In Deutschland fallen jedes Jahr etwa 40 Millionen Tonnen Getreidestroh an, davon werden ungefähr 30 Millionen Tonnen in Form von Einstreu oder Futter wiederverwertet. Etwa zehn Millionen Tonnen bleiben dabei übrig und können energetisch oder stofflich genutzt werden. Diese Menge würde für den Bau von ungefähr 350.000 strohgedämmten Einfamilienhäusern ausreichen. Vor allem aber ist Stroh ist ein nachwachsendes Nebenprodukt der Landwirtschaft. Es muss nicht extra angebaut werden, auch müssen keine Flächen für den Anbau freigemacht werden, wodurch es besonders ressourcenschonend und energieeffizient in der Herstellung ist. Getreidestroh ist so ziemlich überall in Deutschland regional verfügbar. Bei der Herstellung der Strohballen wird keine spezielle Produktionsstätte oder Werkhalle benötigt. Zudem wird weniger Kohlenstoffdioxid (CO2) freigesetzt als bei anderen Dämmmaterialien. Darüber hinaus speichert das Stroh CO2 während seines Wachstums und trägt somit in Summe positiv zur CO2-Bilanz bei. Auch nach Jahren der Nutzung als Dämmstoff ist Stroh recycelbar und kann kaskadenartig weiterverwendet werden. Die energetische Nutzung durch Verbrennung ist ebenso möglich wie eine Rückführung in den natürlichen Kreislauf durch Verrottung. Zusammen mit der Holzrahmenkonstruktion und einer Bekleidung aus Lehmputz haben wir mit dem Strohballenhaus eine der derzeit nachhaltigsten Bauweisen.
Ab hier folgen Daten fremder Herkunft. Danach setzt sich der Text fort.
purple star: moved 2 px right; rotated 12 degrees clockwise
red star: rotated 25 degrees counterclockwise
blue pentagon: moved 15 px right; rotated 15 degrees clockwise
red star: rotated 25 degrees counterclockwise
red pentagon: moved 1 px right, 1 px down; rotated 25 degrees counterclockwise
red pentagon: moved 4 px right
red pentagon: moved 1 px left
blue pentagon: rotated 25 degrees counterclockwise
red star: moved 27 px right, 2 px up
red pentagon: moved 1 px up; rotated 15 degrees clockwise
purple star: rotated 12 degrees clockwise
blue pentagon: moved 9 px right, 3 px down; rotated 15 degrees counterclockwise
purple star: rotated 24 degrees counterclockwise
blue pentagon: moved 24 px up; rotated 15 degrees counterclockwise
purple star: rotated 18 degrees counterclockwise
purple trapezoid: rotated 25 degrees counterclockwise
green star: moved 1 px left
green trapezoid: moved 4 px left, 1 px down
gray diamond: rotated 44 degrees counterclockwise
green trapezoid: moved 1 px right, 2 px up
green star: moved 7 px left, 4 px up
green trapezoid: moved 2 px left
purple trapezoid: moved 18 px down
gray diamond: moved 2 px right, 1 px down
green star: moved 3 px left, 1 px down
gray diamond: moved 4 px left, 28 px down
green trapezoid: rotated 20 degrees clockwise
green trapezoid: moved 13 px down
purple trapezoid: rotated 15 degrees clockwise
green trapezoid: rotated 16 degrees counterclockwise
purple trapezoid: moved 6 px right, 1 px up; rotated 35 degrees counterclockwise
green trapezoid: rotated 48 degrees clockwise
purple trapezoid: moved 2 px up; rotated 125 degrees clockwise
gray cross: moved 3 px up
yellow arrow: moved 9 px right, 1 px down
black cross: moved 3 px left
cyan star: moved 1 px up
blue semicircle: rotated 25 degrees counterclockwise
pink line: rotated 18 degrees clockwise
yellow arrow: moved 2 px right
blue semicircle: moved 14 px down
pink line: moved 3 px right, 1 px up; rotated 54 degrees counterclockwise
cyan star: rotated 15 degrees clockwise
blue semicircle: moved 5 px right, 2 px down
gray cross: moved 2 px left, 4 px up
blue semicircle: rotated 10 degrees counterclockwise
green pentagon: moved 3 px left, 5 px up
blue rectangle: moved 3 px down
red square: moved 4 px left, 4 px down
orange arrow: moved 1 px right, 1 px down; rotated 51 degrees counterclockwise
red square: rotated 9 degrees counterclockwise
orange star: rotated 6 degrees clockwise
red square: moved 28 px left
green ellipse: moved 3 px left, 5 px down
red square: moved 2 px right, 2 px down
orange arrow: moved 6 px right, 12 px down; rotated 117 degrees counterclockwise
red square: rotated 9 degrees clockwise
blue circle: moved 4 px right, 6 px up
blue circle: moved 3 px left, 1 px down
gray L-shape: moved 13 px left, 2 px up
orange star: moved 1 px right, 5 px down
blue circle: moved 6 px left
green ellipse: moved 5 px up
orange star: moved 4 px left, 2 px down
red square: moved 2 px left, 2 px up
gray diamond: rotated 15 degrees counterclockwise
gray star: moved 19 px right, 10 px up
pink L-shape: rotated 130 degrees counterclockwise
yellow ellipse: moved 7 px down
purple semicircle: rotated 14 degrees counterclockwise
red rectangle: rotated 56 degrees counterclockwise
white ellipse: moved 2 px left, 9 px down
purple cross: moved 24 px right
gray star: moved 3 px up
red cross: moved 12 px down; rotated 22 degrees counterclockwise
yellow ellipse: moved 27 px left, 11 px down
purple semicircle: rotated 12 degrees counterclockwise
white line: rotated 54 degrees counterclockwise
Strohballendämmung findet heute vor allem im Neubau Anwendung. Allerdings ist es auch möglich, Strohballen nachträglich als Dämmmaterial einzusetzen. Das entsprechende Dämmpaket ist dabei jedoch 40 Zentimeter dick, da zu dem Baustroh noch eine wetterfeste Bekleidung benötigt wird. Dennoch gibt es hierfür zwei Möglichkeiten. Zum einen kann eine Holzrahmenbauwand, die mit Strohballen ausgefacht wurde, vor die konstruktive Ebene gestellt werden, wobei diese dann nur ihr Eigengewicht tragen muss. Alternativ können die Strohballen auch vorgehängt werden und das Eigengewicht kann geschossweise abgefangen werden. In beiden Fällen muss die Dämmebene noch einmal mit Lehm- oder Kalkputz bekleidet werden, um wetterfest zu sein und Schimmelbefall zu verhindern.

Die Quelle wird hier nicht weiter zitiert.